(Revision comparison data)
# # # #

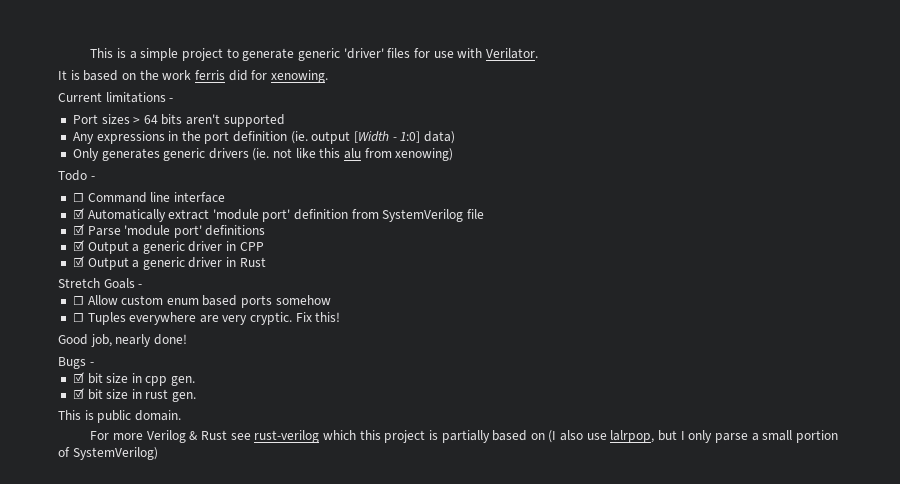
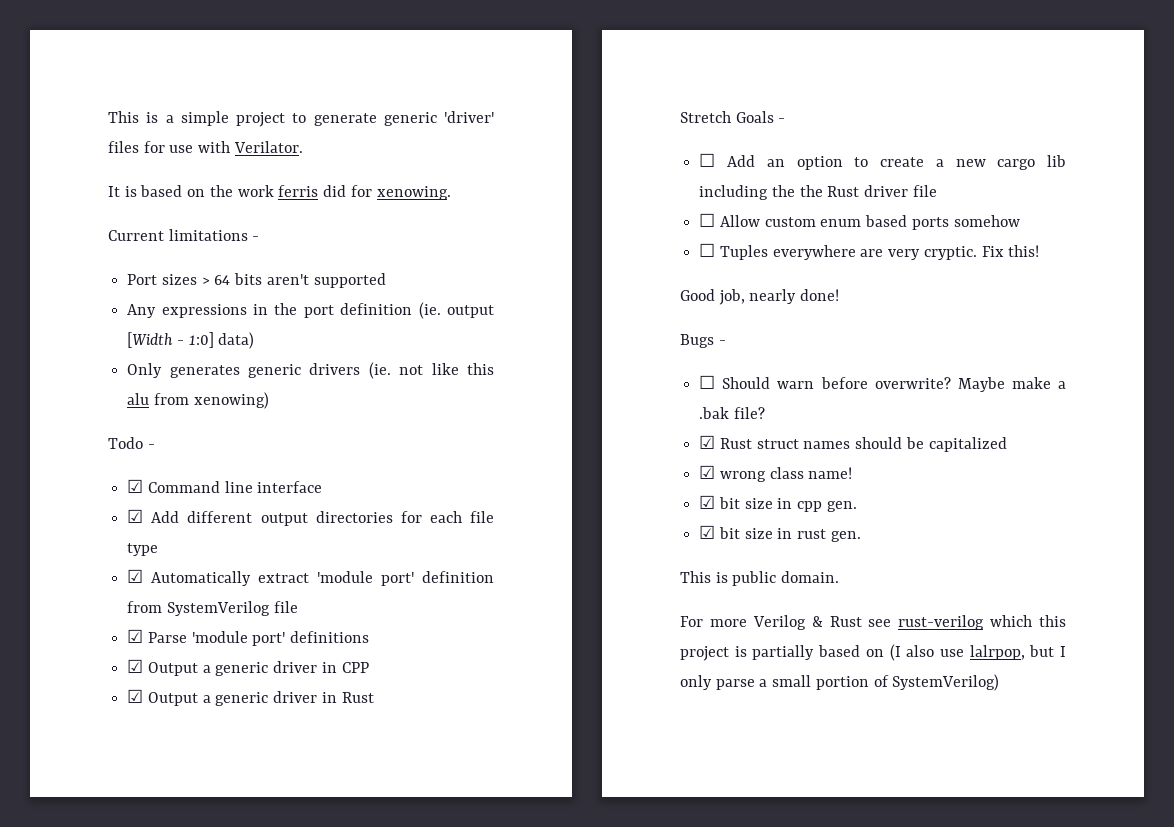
[72,193,84,202] ☐ -> [127,479,144,493] ☑
(225, 197) none -> [127,509,494,526] [127,543,159,556] // ☑ Add different output directories for each file type
(143, 286) none -> [699,153,1066,170] [699,185,937,200] // ☐ Add an option to create a new cargo lib including the the Rust driver file
(94, 364) none -> [699,375,1066,392] [699,407,765,419] [699,435,1007,452] [699,465,853,482] // ☐ Should warn before overwrite? Maybe make a .bak file? // ☑ Rust struct names should be capitalized // ☑ wrong class name!

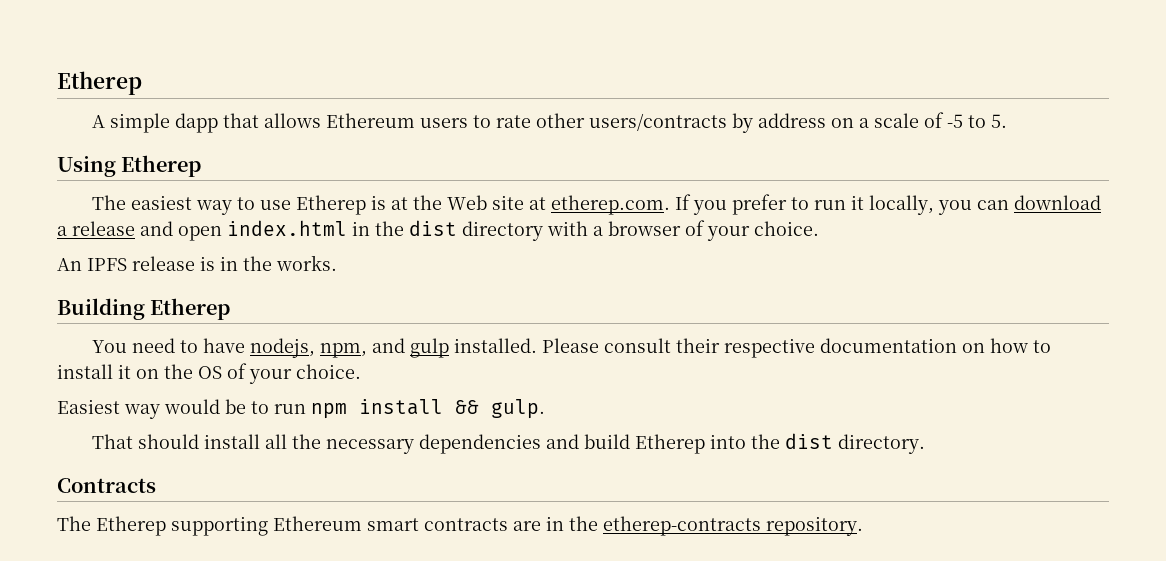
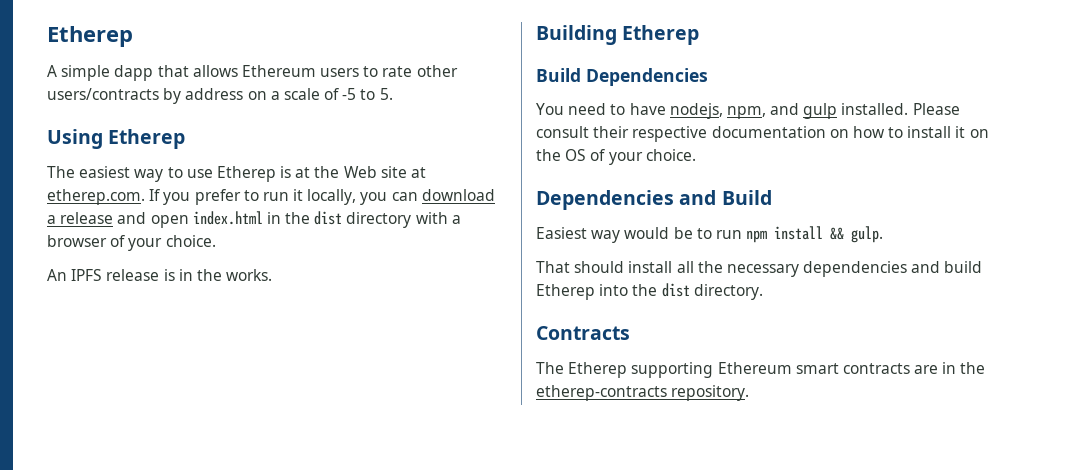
(231, 309) none -> [536,68,708,86] // Build Dependencies
(361, 371) none -> [536,190,772,210] // Dependencies and Build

# # # #

WORK INSTRUCTIONS —
Check the entries above for the word "Rust" and copy every line where it turns up.

RESULT OF THIS EXERCISE —
(143, 286) none -> [699,153,1066,170] [699,185,937,200] // ☐ Add an option to create a new cargo lib including the the Rust driver file
(94, 364) none -> [699,375,1066,392] [699,407,765,419] [699,435,1007,452] [699,465,853,482] // ☐ Should warn before overwrite? Maybe make a .bak file? // ☑ Rust struct names should be capitalized // ☑ wrong class name!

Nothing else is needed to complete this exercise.